In regards to the authors
Vivek Gangasani is a Worldwide Lead GenAI Specialist Options Architect for SageMaker Inference. He drives Go-to-Market (GTM) and Outbound Product technique for SageMaker Inference. He additionally helps enterprises and startups deploy, handle, and scale their GenAI fashions with SageMaker and GPUs. At present, he’s centered on growing methods and options for optimizing inference efficiency and GPU effectivity for internet hosting Giant Language Fashions. In his free time, Vivek enjoys mountain climbing, watching films, and making an attempt totally different cuisines.

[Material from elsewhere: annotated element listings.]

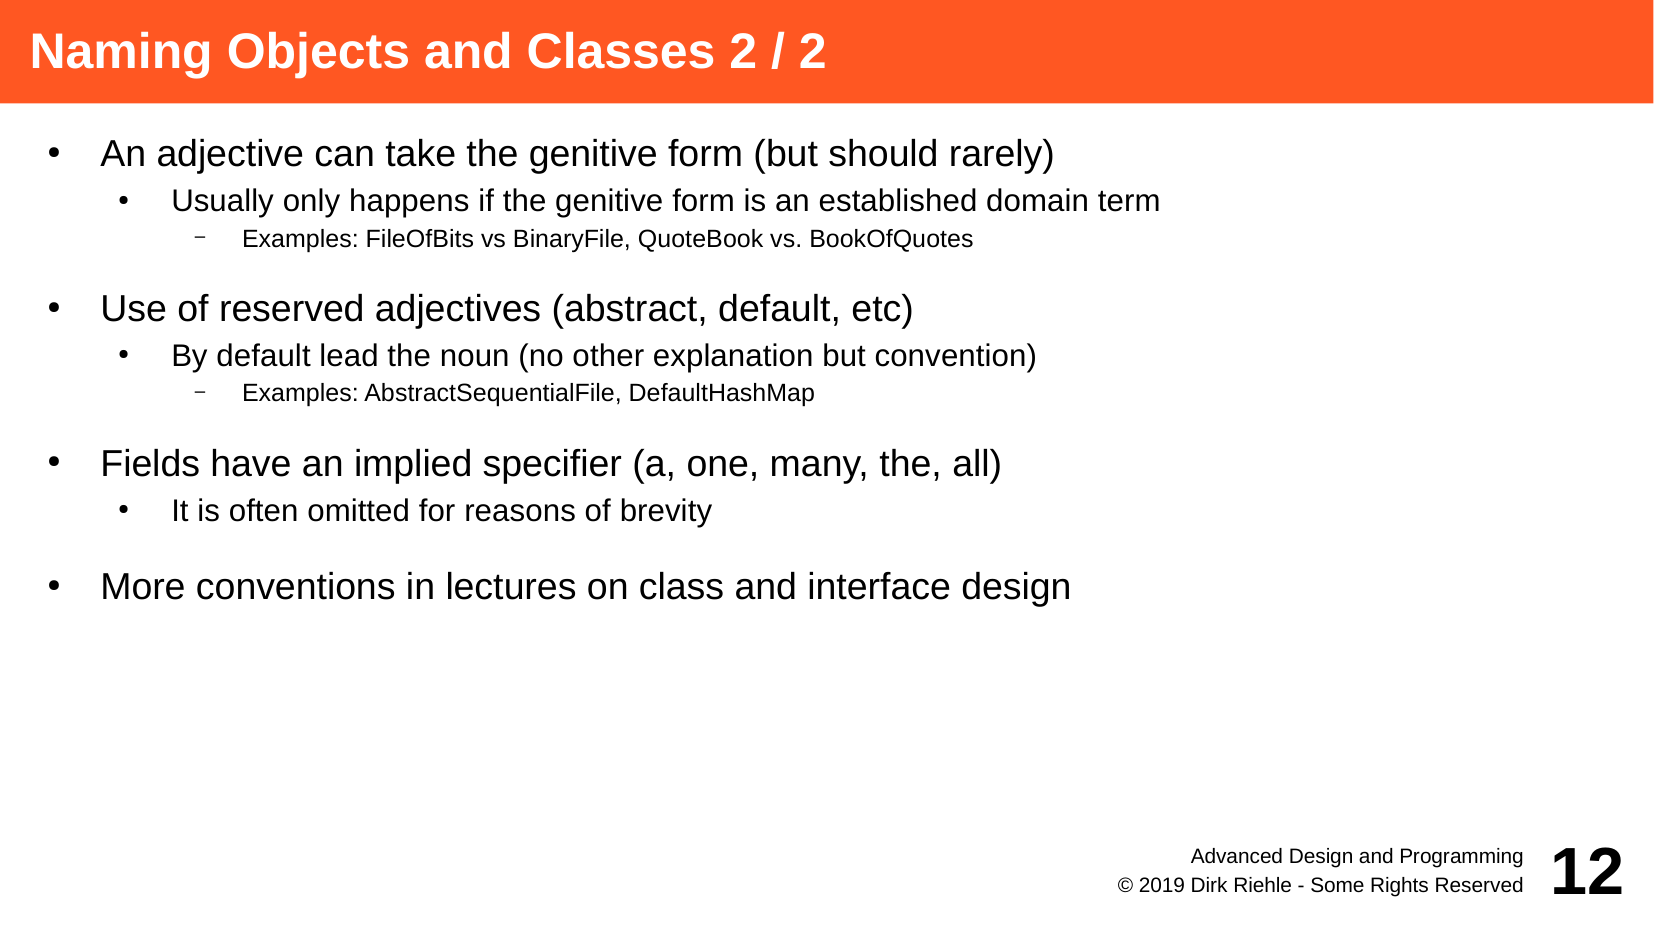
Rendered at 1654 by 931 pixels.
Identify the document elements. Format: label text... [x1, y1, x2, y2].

list An adjective can take the genitive form (but should rarely) Usually only happens if the genitive form is an established domain term Examples: FileOfBits vs BinaryFile, QuoteBook vs. BookOfQuotes Use of reserved adjectives (abstract, default, etc) By default lead the noun (no other explanation but convention) Examples: AbstractSequentialFile, DefaultHashMap Fields have an implied specifier (a, one, many, the, all) It is often omitted for reasons of brevity More conventions in lectures on class and interface design [29, 132, 1625, 813]
title Naming Objects and Classes 2 / 2 [0, 0, 1654, 104]
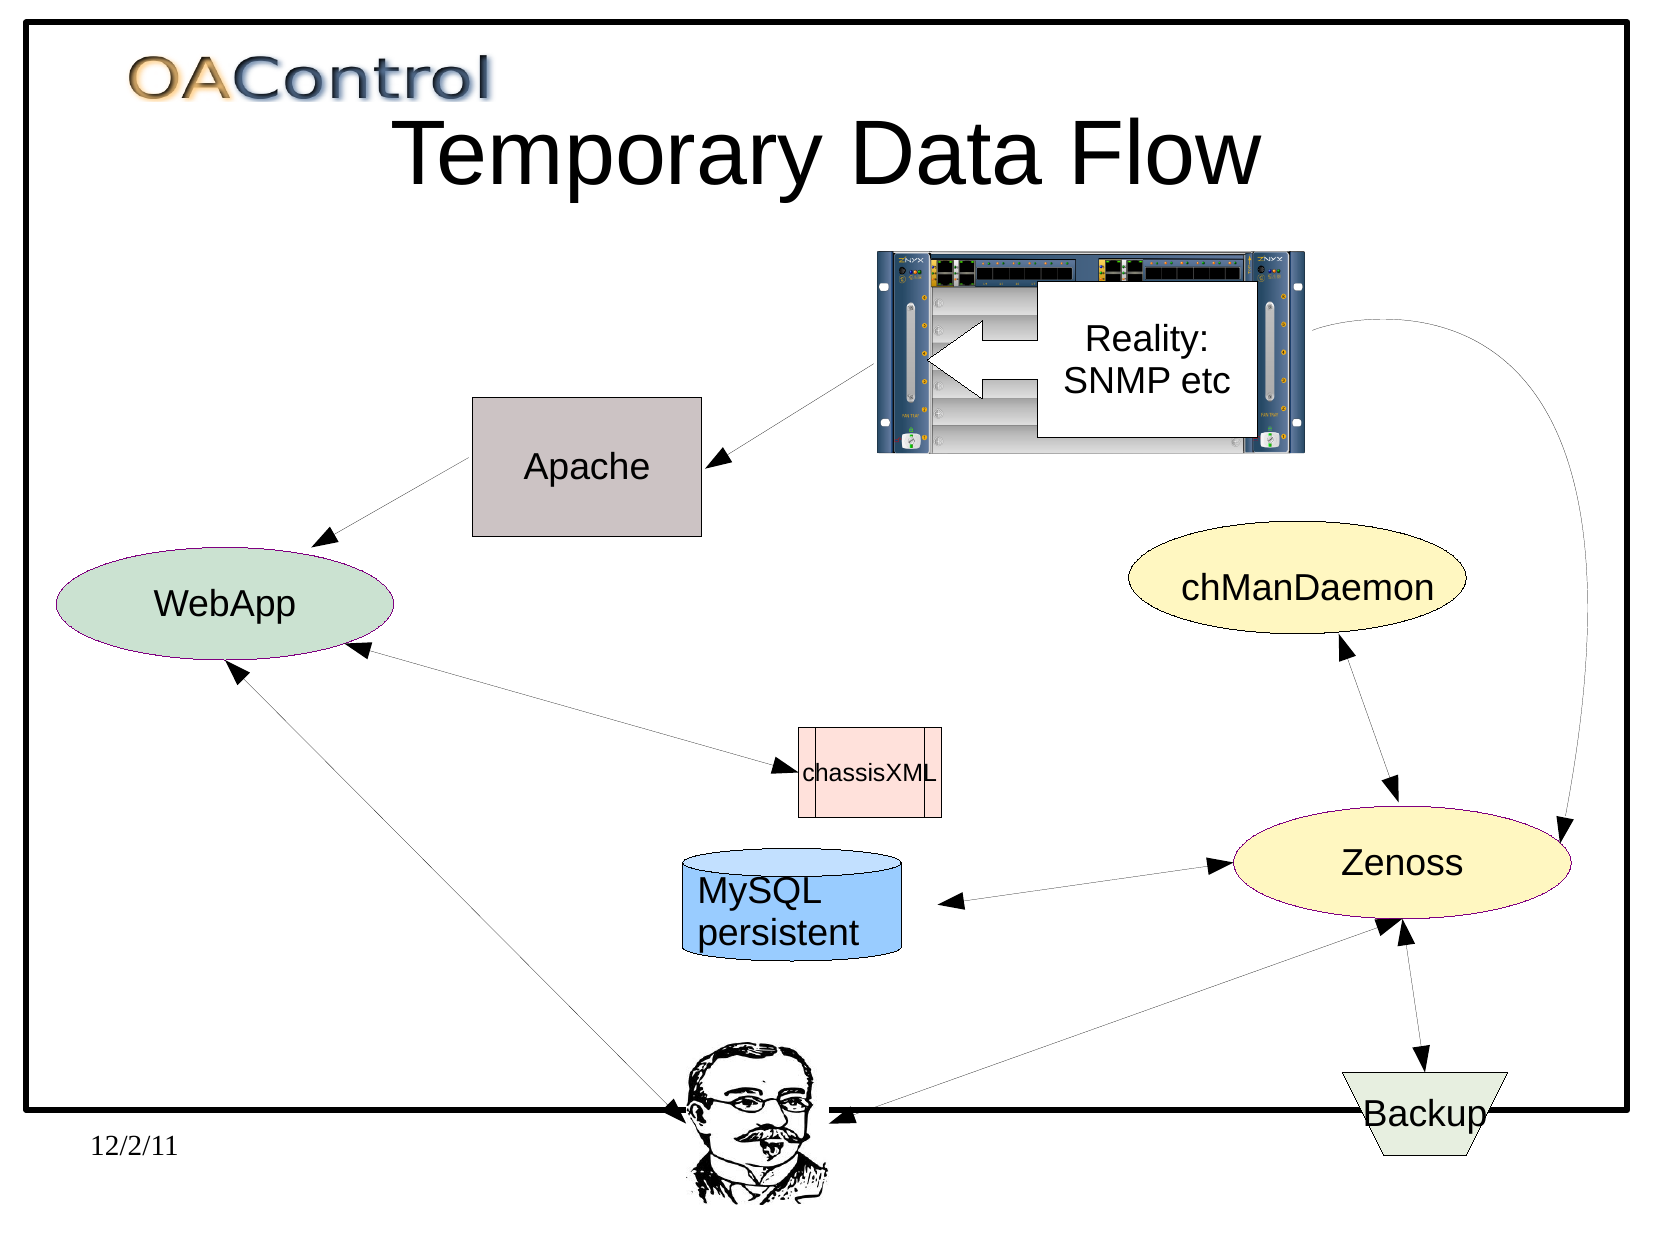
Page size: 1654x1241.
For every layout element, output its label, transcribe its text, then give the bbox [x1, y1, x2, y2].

text_box MySQL persistent [682, 862, 938, 962]
picture [686, 1042, 829, 1205]
title Temporary Data Flow [82, 49, 1571, 257]
picture [877, 251, 1305, 454]
text_box [1128, 521, 1456, 613]
text_box Reality: SNMP etc [927, 281, 1258, 438]
text_box WebApp [56, 547, 394, 660]
text_box Backup [1472, 1108, 1482, 1124]
text_box chassisXML [799, 727, 941, 818]
text_box Backup [1342, 1072, 1508, 1156]
text_box Apache [472, 397, 702, 537]
text_box Zenoss [1233, 806, 1572, 919]
text_box chManDaemon [1166, 558, 1467, 634]
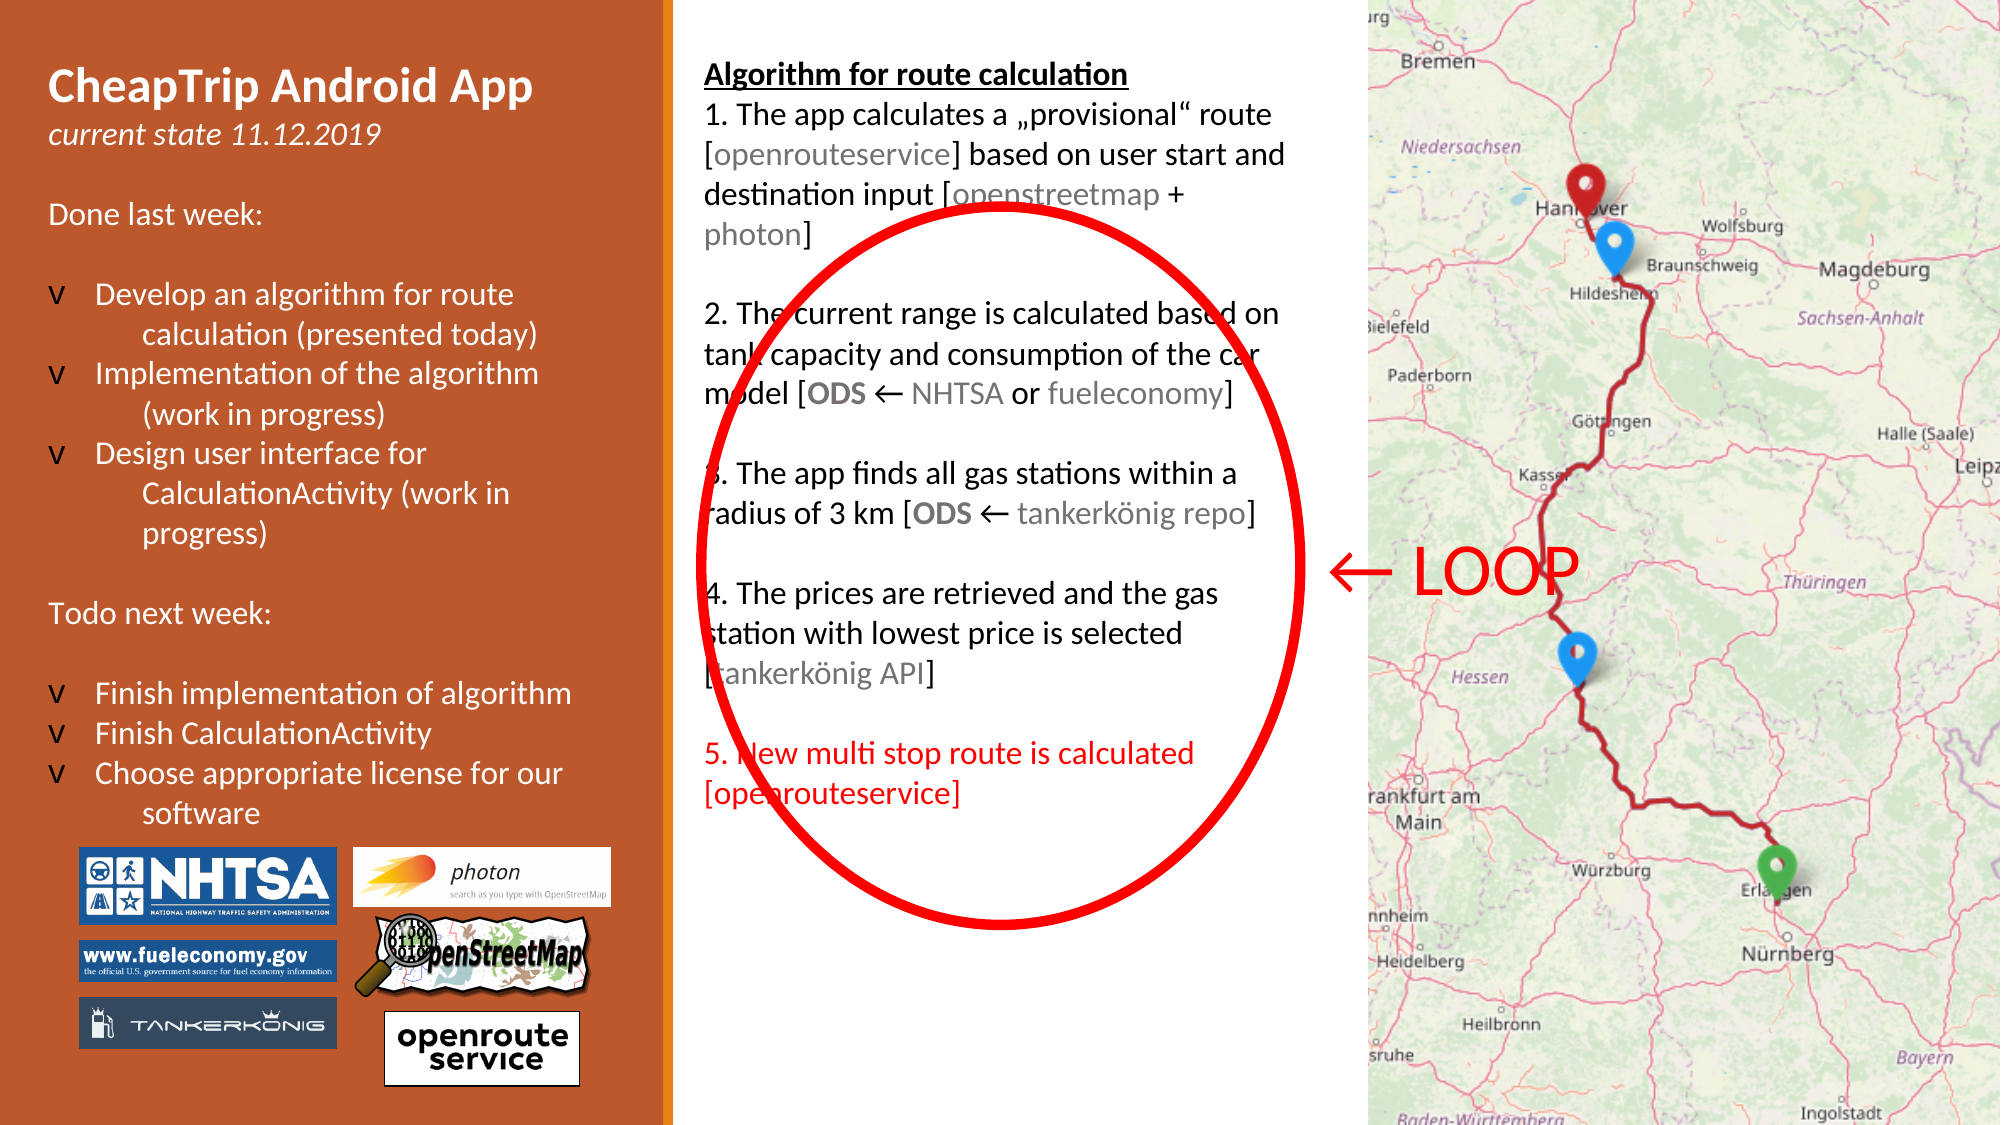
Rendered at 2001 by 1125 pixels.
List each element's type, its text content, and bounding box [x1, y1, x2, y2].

picture [353, 888, 611, 907]
picture [1368, 0, 2000, 1125]
picture [79, 997, 337, 1049]
picture [385, 1012, 579, 1086]
text_box CheapTrip Android App current state 11.12.2019 Done last week: Develop an algorithm for route calculation (presented today) Implementation of the algorithm (work in progress) Design user interface for CalculationActivity (work in progress) Todo next week: Finish implementation of algorithm Finish CalculationActivity Choose appropriate license for our software [33, 44, 640, 888]
text_box ← LOOP [1312, 512, 1599, 619]
text_box Algorithm for route calculation 1. The app calculates a „provisional“ route [openrouteservice] based on user start and destination input [openstreetmap + photon] 2. The current range is calculated based on tank capacity and consumption of the car model [ODS ← NHTSA or fueleconomy] 3. The app finds all gas stations within a radius of 3 km [ODS ← tankerkönig repo] 4. The prices are retrieved and the gas station with lowest price is selected [tankerkönig API] 5. New multi stop route is calculated [openrouteservice] [688, 44, 1313, 868]
text_box [701, 206, 1301, 925]
picture [79, 888, 337, 925]
picture [79, 940, 337, 982]
picture [353, 911, 611, 998]
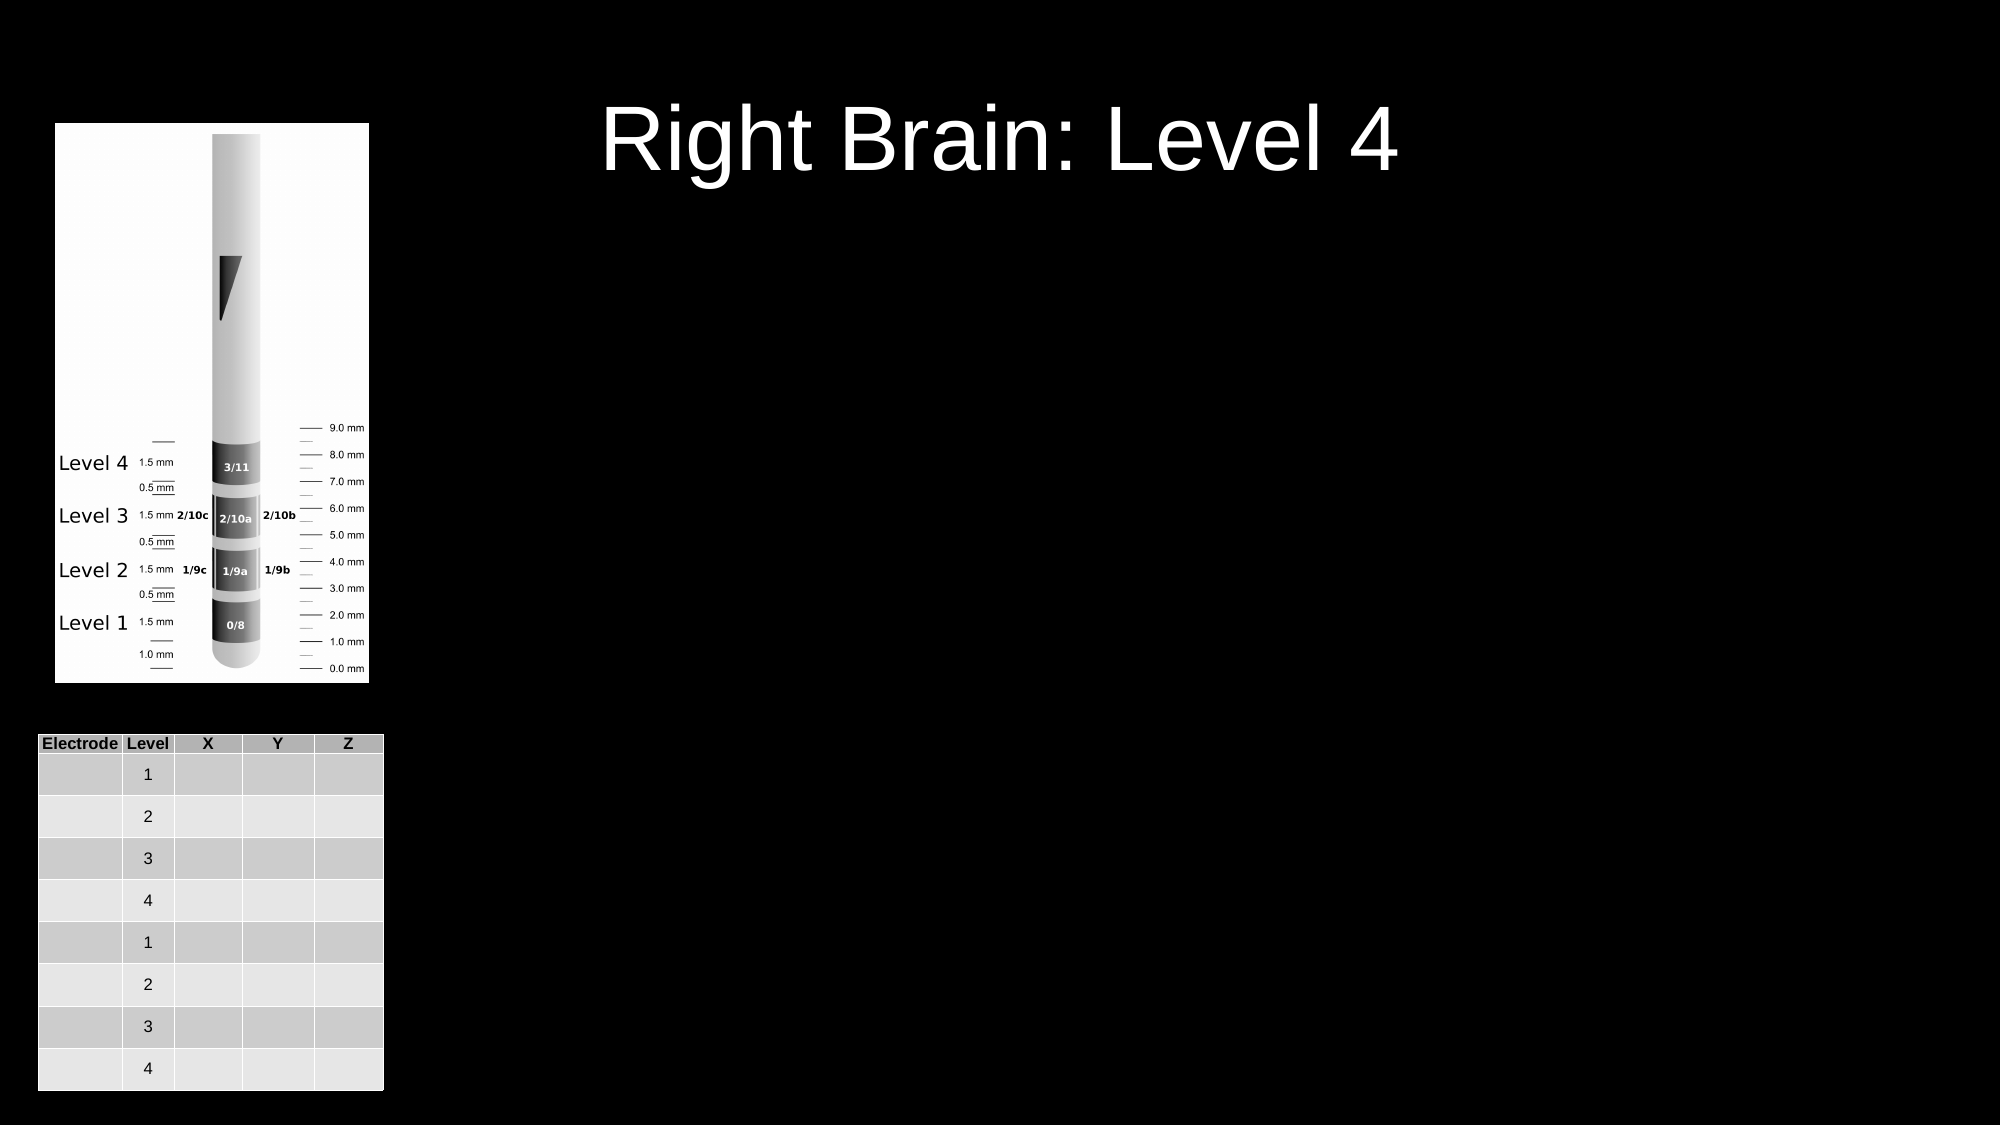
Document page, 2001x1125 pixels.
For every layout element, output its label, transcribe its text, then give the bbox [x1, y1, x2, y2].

Surya Kari is a Senior Generative AI Information Scientist at AWS, specializing in growing options leveraging state-of-the-art basis fashions. He has in depth expertise working with superior language fashions together with DeepSeek-R1, the Llama household, and Qwen, specializing in their fine-tuning and optimization for particular scientific purposes. His experience extends to implementing environment friendly coaching pipelines and deployment methods utilizing AWS SageMaker, enabling the scaling of basis fashions from growth to manufacturing. He collaborates with prospects to design and implement generative AI options, serving to them navigate mannequin choice, fine-tuning approaches, and deployment methods to attain optimum efficiency for his or her particular use circumstances.